## Goal of the exercise
From the UDC seminar report below, copy word for word the passage that begins with "There were 135" and ends with "of linked data.".

## Passage provided
Monday, 16 November 2009

Conference Outputs "Classification at a Crossroads"

The International UDC Seminar 2009 entitled "Classification at a Crossroads - multiple directions to usability" took place in the Koninklijke Bibiotheek in The Hague on 29-30 October 2009.

There were 135 delegates in attendance from 32 countries.

The highlights of the conference programme include keynote addresses by Dagobert Soergel: "Illuminating chaos: using classification to harness the Web" and Dan Brickley: "Open Web standards and classification: foundations for a hybrid approach", but a number of other talks reinforced the message put forward by Dagobert and Dan in terms of the relevance of classification schemes for resource discovery and for creating a web of linked data.

Slides and mp3 recordings of these and the other twenty talks are now available from the conference website.

Recordings by Dan Brickley and Jakob Voss are also available in Slideshare and have been synchronised with their presentation slides, which colleagues may find especially interesting. Both talks contain some inspiring ideas that relate classification schemes and semantic technologies.

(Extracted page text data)
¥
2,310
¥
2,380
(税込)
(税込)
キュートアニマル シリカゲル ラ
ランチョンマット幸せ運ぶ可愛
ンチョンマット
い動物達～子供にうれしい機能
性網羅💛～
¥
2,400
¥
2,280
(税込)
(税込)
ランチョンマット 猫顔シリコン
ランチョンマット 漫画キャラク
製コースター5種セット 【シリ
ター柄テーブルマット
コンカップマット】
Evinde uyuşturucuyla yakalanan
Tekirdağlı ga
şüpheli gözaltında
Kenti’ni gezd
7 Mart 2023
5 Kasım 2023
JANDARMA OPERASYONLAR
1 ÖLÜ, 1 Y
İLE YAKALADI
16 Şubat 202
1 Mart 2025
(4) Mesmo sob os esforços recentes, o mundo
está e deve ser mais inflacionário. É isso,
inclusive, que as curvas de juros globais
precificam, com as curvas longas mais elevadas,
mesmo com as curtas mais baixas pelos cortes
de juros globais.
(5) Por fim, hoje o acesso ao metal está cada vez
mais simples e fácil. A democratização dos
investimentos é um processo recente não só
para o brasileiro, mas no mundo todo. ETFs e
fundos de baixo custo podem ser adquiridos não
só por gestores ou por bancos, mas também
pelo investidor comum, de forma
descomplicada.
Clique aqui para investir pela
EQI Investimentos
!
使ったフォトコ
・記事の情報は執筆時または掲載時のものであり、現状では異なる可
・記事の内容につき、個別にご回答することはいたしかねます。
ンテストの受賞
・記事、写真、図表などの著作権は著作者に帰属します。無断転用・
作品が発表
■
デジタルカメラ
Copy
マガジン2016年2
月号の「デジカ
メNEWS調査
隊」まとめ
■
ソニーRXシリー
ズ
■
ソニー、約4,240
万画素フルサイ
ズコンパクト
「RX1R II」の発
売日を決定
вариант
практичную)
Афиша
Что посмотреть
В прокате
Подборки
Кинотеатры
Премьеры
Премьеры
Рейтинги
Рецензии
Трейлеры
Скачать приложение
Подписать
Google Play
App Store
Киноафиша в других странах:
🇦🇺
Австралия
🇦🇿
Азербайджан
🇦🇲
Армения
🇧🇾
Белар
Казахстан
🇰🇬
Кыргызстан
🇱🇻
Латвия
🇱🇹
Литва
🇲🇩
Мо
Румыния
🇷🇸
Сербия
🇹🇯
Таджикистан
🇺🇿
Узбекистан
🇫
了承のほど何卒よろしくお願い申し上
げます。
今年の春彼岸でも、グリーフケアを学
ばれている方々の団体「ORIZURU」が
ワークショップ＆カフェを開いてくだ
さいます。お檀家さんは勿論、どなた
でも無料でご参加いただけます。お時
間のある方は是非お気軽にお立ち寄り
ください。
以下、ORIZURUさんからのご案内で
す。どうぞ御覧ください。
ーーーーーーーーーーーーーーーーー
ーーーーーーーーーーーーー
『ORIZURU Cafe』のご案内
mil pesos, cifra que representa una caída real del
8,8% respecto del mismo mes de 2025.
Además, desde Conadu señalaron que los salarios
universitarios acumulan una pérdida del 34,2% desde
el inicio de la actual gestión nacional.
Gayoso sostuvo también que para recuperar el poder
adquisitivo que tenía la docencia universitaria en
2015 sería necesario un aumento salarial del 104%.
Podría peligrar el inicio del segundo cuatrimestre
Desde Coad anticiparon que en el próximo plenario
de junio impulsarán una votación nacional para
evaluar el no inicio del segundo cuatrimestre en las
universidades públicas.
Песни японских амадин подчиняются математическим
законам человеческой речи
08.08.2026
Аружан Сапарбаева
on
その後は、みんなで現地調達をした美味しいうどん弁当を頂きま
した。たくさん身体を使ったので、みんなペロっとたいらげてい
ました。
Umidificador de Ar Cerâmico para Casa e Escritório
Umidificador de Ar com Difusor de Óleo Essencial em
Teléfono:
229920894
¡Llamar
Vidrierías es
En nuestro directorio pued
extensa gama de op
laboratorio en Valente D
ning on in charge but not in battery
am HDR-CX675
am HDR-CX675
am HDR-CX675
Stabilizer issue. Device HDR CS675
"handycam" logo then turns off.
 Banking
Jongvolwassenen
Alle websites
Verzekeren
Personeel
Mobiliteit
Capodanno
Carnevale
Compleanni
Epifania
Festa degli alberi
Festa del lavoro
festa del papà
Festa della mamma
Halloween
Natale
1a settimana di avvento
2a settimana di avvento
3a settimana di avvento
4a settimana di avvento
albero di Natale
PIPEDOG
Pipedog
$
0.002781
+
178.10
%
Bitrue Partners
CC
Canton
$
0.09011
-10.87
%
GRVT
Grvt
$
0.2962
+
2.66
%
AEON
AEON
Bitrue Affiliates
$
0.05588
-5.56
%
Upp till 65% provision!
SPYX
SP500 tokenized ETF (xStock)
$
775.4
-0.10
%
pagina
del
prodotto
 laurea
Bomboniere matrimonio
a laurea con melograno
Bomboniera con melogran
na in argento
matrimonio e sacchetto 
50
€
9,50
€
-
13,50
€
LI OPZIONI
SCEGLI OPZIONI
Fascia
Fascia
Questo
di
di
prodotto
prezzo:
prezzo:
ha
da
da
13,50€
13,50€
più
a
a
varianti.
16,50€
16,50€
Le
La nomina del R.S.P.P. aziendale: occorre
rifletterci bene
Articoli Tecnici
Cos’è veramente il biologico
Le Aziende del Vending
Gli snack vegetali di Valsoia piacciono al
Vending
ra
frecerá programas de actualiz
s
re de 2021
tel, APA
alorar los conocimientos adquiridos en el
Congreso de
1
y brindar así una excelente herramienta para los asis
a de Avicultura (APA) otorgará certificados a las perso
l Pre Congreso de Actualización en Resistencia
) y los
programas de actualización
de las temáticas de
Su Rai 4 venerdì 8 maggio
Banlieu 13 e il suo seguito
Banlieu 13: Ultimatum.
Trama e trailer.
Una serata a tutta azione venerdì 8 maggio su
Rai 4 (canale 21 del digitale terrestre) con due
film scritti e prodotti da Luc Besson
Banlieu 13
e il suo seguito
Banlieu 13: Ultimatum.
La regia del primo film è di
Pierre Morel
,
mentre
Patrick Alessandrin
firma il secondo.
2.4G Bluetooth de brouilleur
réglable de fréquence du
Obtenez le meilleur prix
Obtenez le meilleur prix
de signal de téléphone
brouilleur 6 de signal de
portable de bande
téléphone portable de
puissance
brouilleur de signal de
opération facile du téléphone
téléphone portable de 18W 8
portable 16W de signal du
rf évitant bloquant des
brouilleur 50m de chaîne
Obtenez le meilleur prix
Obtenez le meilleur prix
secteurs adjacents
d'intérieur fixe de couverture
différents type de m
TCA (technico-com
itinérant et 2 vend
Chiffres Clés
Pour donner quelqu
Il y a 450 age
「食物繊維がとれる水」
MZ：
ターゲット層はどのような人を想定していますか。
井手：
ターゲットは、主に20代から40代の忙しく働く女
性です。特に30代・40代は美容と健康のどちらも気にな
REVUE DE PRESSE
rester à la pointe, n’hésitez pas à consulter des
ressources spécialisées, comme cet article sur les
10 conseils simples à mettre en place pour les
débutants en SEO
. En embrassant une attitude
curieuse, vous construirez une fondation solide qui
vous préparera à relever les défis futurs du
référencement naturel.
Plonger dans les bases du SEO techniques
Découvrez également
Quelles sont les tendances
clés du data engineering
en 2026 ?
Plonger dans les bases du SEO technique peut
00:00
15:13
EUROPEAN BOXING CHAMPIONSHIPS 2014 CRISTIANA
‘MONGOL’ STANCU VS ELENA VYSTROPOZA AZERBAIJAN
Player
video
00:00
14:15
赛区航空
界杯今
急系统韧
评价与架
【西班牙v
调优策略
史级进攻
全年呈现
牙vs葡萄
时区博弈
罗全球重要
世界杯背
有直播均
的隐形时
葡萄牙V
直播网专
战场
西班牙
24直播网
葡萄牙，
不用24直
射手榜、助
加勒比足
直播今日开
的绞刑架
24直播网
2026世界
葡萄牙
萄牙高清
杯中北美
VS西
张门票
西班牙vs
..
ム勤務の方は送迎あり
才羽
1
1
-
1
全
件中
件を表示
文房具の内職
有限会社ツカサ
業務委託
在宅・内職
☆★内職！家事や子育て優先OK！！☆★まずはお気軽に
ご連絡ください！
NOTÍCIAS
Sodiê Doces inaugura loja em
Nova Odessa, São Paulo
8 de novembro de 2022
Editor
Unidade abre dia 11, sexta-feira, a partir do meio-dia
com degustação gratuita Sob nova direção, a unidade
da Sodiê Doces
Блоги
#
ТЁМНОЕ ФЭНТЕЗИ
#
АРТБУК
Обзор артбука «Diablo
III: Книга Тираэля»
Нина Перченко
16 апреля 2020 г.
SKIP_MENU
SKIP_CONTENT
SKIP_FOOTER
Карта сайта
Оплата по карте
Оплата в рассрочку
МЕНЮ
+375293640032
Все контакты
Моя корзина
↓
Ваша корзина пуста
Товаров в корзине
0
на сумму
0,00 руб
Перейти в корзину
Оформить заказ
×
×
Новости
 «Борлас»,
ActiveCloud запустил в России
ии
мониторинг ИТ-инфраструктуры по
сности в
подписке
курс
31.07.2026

## Task output
There were 135 delegates in attendance from 32 countries.

The highlights of the conference programme include keynote addresses by Dagobert Soergel: "Illuminating chaos: using classification to harness the Web" and Dan Brickley: "Open Web standards and classification: foundations for a hybrid approach", but a number of other talks reinforced the message put forward by Dagobert and Dan in terms of the relevance of classification schemes for resource discovery and for creating a web of linked data.